One area in which Transformers is often overlooked is the compositing. The TF movies have some insanely messy and complex composites. There's the CG robot, which people notice, but there's all kinds of environmental interactions going on with destruction, dust, explosions, lighting conditions, human interaction, an endless amount of stuff.
I often find fault with the robots themselves, but what sells it for me is the composites where you can really believe they were right there in the frame.
Draven
On the upside, it's easy work and it brings in a decent chunk of change. One job I did for Electrolux a few years back paid for that year's trip to Botcon outright. And I always try to steer clients clear of lens flares when possible.

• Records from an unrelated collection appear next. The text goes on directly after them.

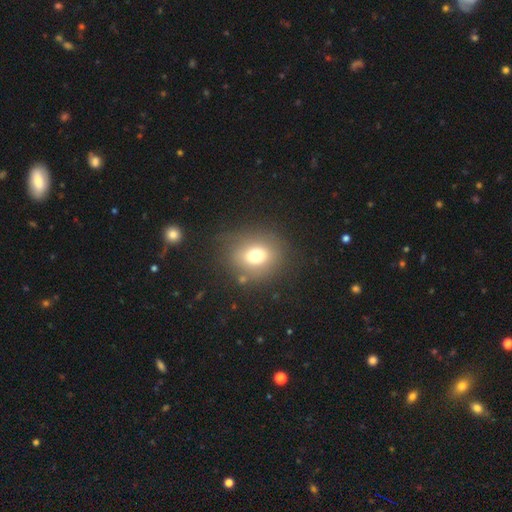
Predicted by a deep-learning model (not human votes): Smooth or featured: smooth — 71% (featured or disk — 15%)
How rounded: round — 67% (in between — 32%)
Merging: none — 76% (minor disturbance — 14%)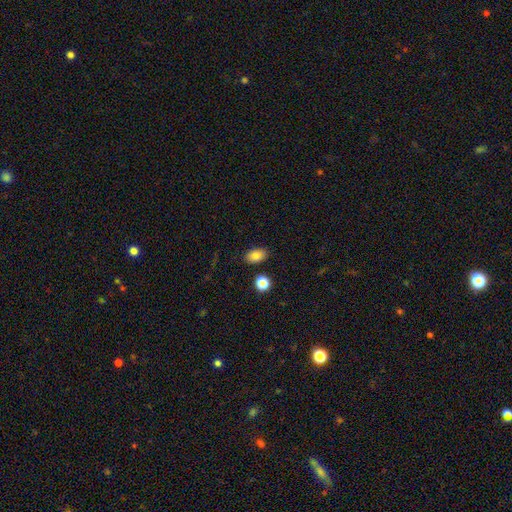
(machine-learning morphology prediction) Q: Smooth or featured?
A: smooth (83%); runner-up: star or artifact (10%)
Q: How rounded?
A: in between (87%); runner-up: round (12%)
Q: Merging?
A: none (84%); runner-up: minor disturbance (10%)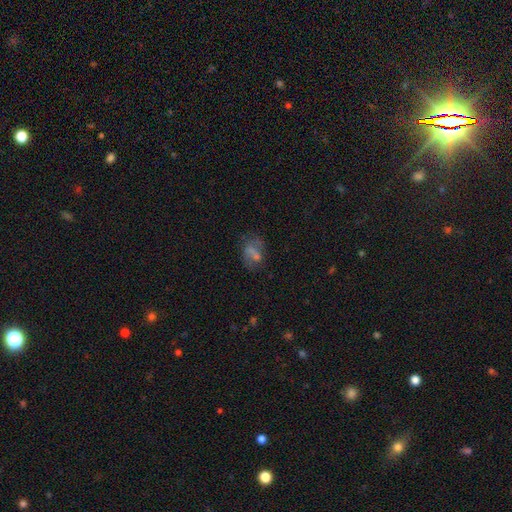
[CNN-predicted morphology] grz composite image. It shows a smooth galaxy with no disk features (45%). Merging: none (55%).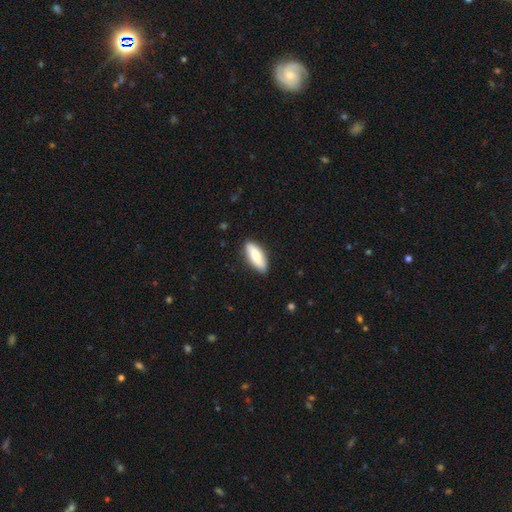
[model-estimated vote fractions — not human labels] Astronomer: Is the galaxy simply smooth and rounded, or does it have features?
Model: smooth — 79%.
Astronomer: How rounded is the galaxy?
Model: in between — 69%.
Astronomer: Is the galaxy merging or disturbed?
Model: none — 86%.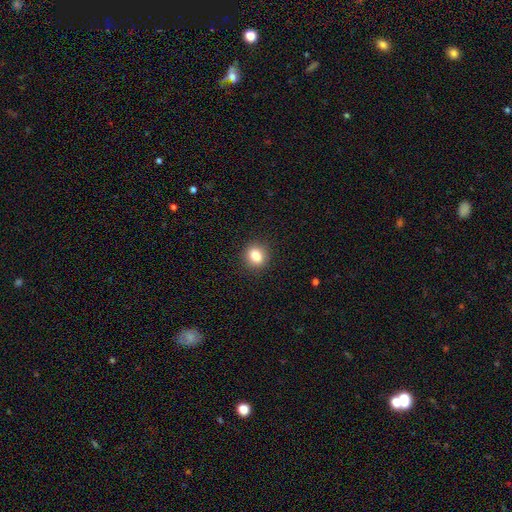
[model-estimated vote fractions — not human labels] Smooth or featured? Predicted: smooth (p=0.83). How rounded? Predicted: round (p=0.72). Merging? Predicted: none (p=0.91).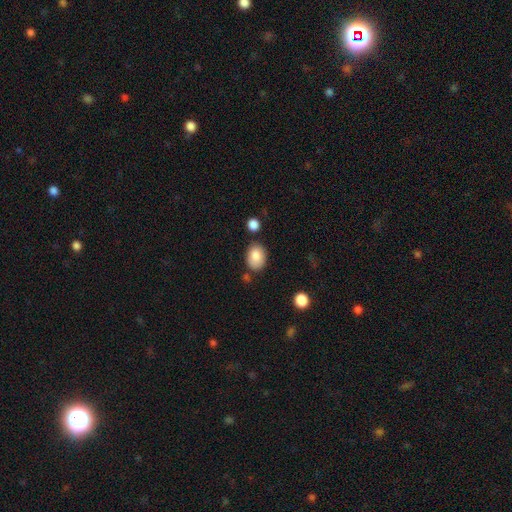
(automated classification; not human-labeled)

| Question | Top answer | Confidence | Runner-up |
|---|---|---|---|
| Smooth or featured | smooth | 85% | star or artifact (7%) |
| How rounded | in between | 76% | round (23%) |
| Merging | none | 74% | minor disturbance (16%) |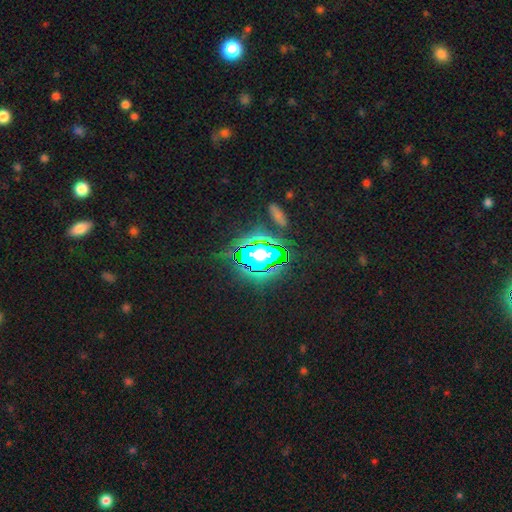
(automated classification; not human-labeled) Smooth or featured? Predicted: star or artifact (p=0.77).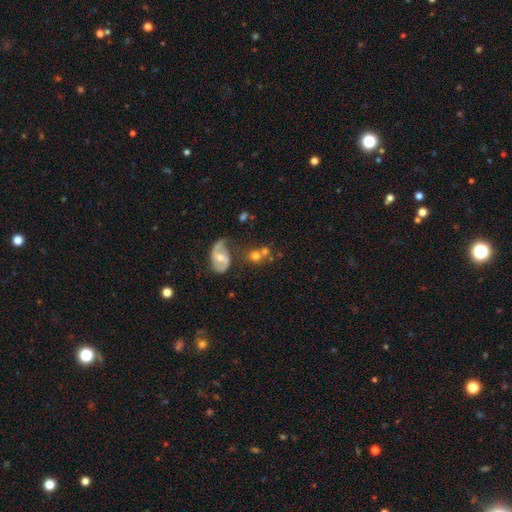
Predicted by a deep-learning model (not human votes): Smooth or featured: smooth — 60% (featured or disk — 29%)
How rounded: round — 77% (in between — 21%)
Merging: none — 51% (merger — 28%)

This is true. Organics are nightmarish from both a modelling and animating standpoint. Hell, they're a nightmare in general. I steer clear of them personally; my thing is definitely mechanical modelling and animation and I stick to what I'm best at and only really dabble in other areas. To my mind, that is why Avatar should win; the organic work was beyond stunning.
Optimus117
Even as someone who, as Draven likes to remind us, is far inferior to his uber-intelligence, I agree. It's kinda funny, and in my opinion, can make continuity a little difficult sometimes to the more sharp-eyed movie watchers out there.
Optimus117
Which I didn't in any way. I never used any technical terms of any kind, because simply put, I don't really know any. And I never said I took any kind of higher-level class. It was high school. But it still had to do with creating visual effects, which I found difficult. Which unless I'm mistaken, is ALL I SAID.
All of my various points about diffuculty (and perhaps I should have been more clear on this) were simply based on my OPINION, based on what I SAW. And if you ask me, that's what this should be based on. I don't care how many terabytes and processors it takes to create effects. In the end, all that matters is how they look. And that's the only point I truly tried to make.
That being said, I'm sure my post might read a bit differently now.
As for the fanboy remarks, I simply left those on the assumption (which on a nerdy, fanboy site like this one here, of which I am HAPPILY a member, is safe to do) that the opinion I was bashing was ever so slightly biased. Hence the "no offense" towards the bottom of my post. So once again, to the original poster, no offense.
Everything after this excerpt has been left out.